Directive
Please make an exact copy of the lines from the one holding "Gepubliceerd Door: Bakcreaties" through the end of the data, both ends included, with no pictures.

-------- Supplied entries --------

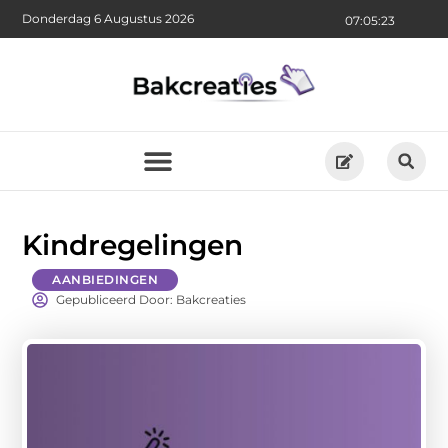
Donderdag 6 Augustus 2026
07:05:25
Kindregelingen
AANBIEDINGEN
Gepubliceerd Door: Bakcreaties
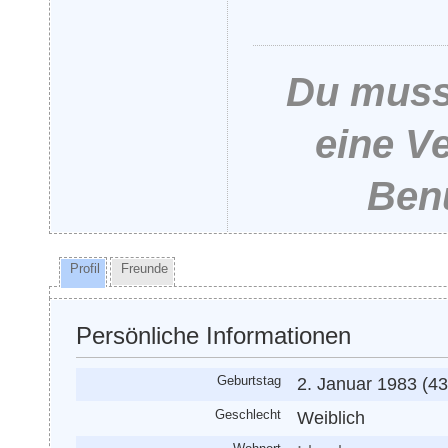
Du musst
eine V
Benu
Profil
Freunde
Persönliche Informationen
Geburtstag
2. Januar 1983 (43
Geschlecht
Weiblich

--------

Result of this exercise
Gepubliceerd Door: Bakcreaties
Du musst
eine V
Benu
Profil
Freunde
Persönliche Informationen
Geburtstag
2. Januar 1983 (43
Geschlecht
Weiblich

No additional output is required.